Tuesday, May 09, 2006

Valis


This book had been waiting for me for a while, it was one of those books you know you are going to enjoy when you read it, and so you don’t read it. You don’t read it for months, you don’t read it for years, and you don’t even buy a copy. You just let it be there in the world, waiting for you. Now this is of course dangerous – because you can leave these things too long, miss the window of opportunity for your consciousness to lock into synch with the art work – and then hey you’ve blown it this incarnation for that particular piece of stuff.

So anyway last year it was a beach holiday, it was the best we could do what with me being unemployed and it was a family holiday too (her family) – and I figured, well I’m going to do a lot of reading. It’s Fuengirola, cultural opportunities for days out are going to be limited, and she’s going to want to get a tan this holiday and just chill out – none of my mad adventures. So I pack books – Collapse by Jared Diamond, The Chalice and the Blade by Riane Eisler, some more doomy titles I can’t remember – and I go out and buy, specifically, Valis.

But I didn’t read it then either – out to Spain it went, back from Spain it came, and on to the shelf it went.
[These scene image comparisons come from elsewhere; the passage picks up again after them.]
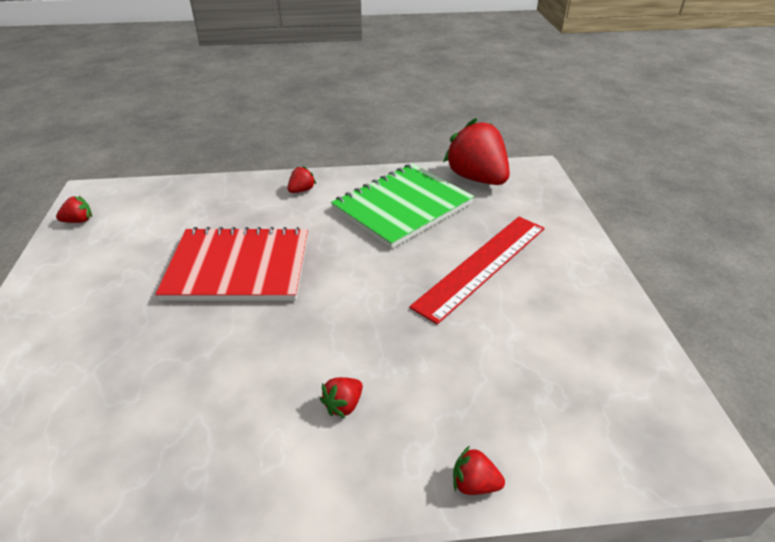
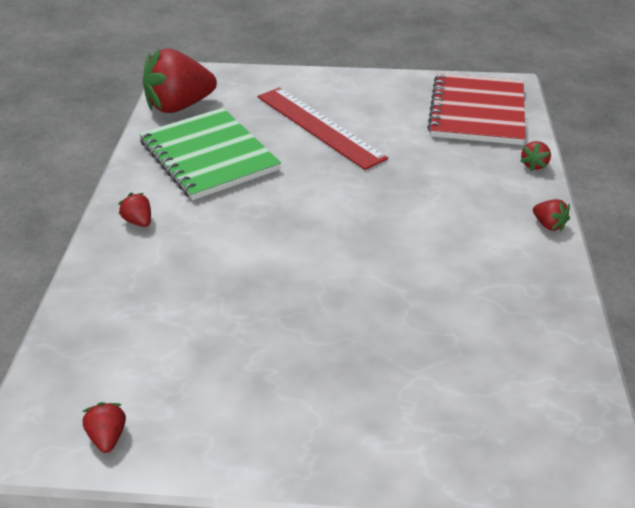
camera: 80 degrees left, 0 degrees up
(238, 267) = (275, 271): red notebook -> red notebook (477, 112)
(343, 405) = (468, 213): red strawberry -> red strawberry (548, 225)

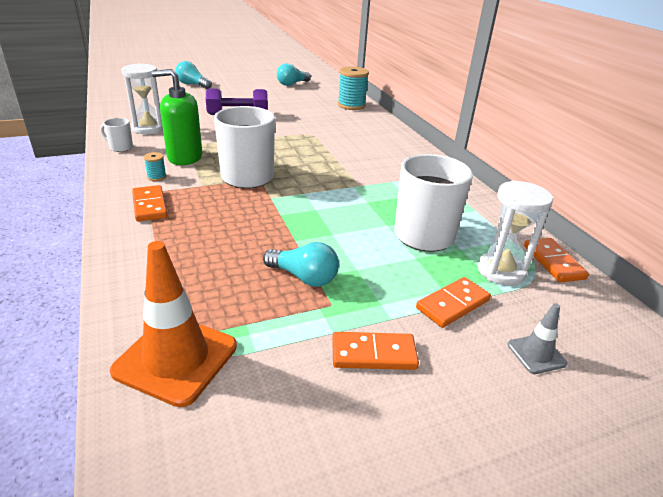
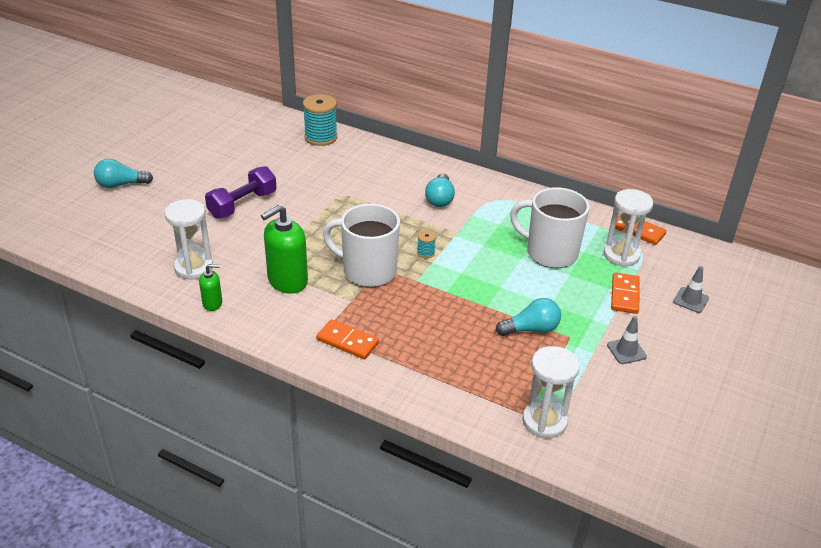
camera: 40 degrees left, 5 degrees up
(120, 147) = (212, 303): white mug -> green soap dispenser
(156, 177) = (302, 313): turquoise spool -> turquoise spool (426, 253)
(176, 358) = (544, 421): orange traffic cone -> white hourglass
(292, 84) = (220, 132): turquoise light bulb -> turquoise light bulb (440, 199)
(373, 354) = (626, 351): orange domino -> grey traffic cone

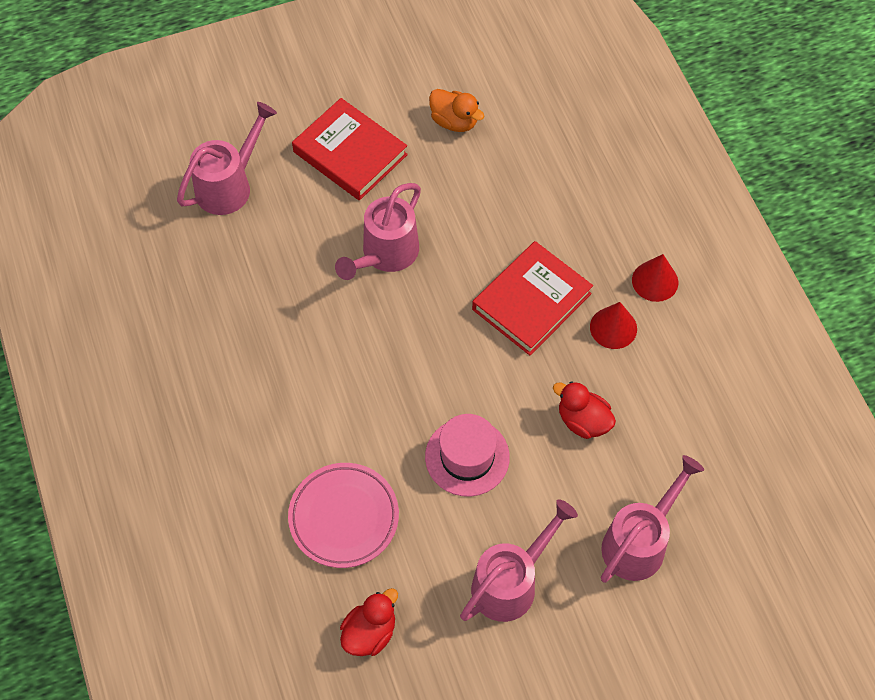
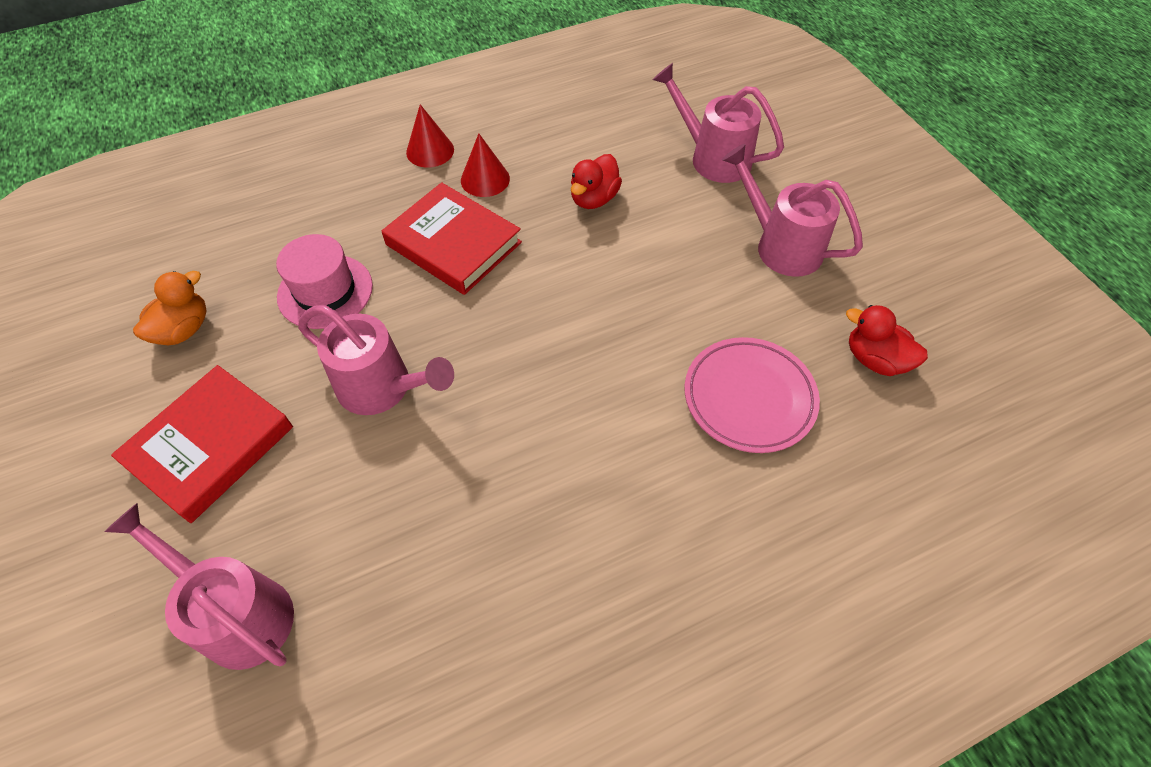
camera: 95 degrees left, 5 degrees down
(467, 457) = (650, 288): pink hat -> pink hat (325, 291)

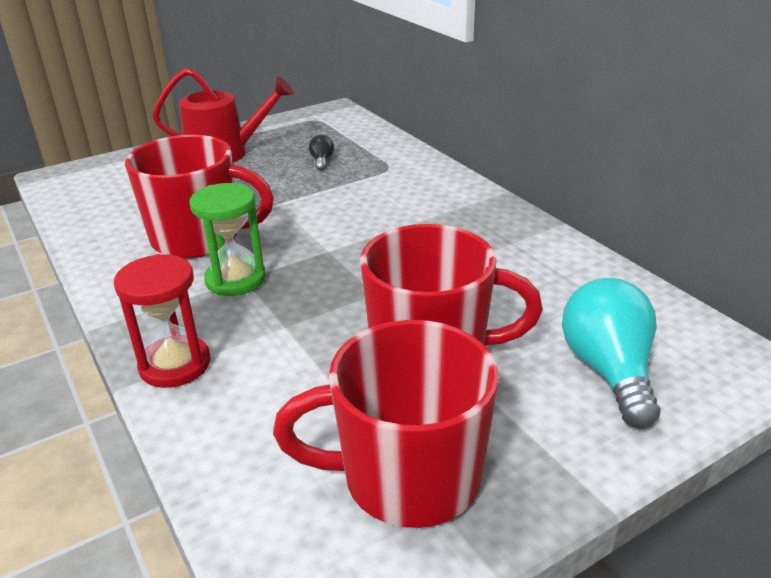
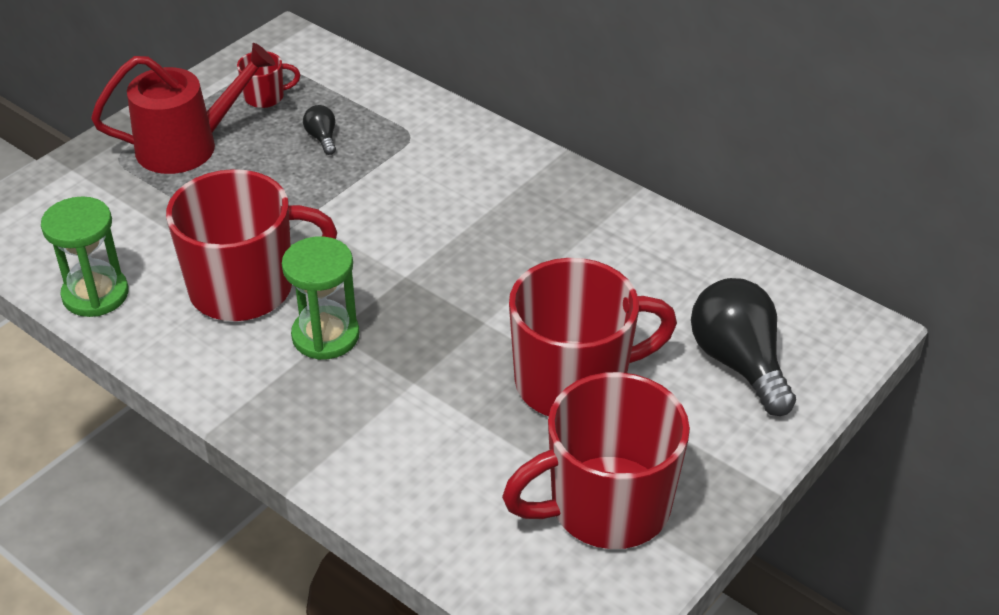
camera: 20 degrees left, 10 degrees up
(90, 225) = (95, 294): none -> green hourglass
(175, 365) = (329, 451): red hourglass -> none
(298, 136) = (265, 97): none -> red mug
(608, 371) = (739, 363): turquoise light bulb -> black light bulb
Then this year Keith and Mark both read it and I knew that if I didn’t read it soon – it would become a never read. I should put this reading block in the context of the fact that I haven’t been able to read fiction for about two years now. I don’t know why, but only non-fiction has rocked by boat. I guess that it is related to reading Last Hours of Ancient Sunlight and then spinning off on a whole Peak oil trip, that made novels just seem a little pointless.

So anyway, Valis was my introduction back to fiction – but is it fiction? Really fiction? I mean, I know enough about Dick’s life to get that the use of his own name in the book is not just some Paul Auster like trick but actually reflects the heavy autobiographical content. Given that all autobiography contains only the approximation of truth, is Valis any less an autobiography than any other? The book also reminded me of two other books I’d read recently The Eden Express by Mark Vonnegut and Conversations with God by Neale Donald Walsch. In fact its kind of like a merger of the two – insanity and God. In fact Valis seemed a more honest kind of book than Conversations with God, the ostensibly true record of one guy’s chat with the man upstairs.

I guess in the end Valis couldn’t hold up to the strange mental book I’d projected during the years of delay – but then what could? There’s a message – take the experience now, don’t delay for Chrissakes…. But it is good - so read it now, before its too late.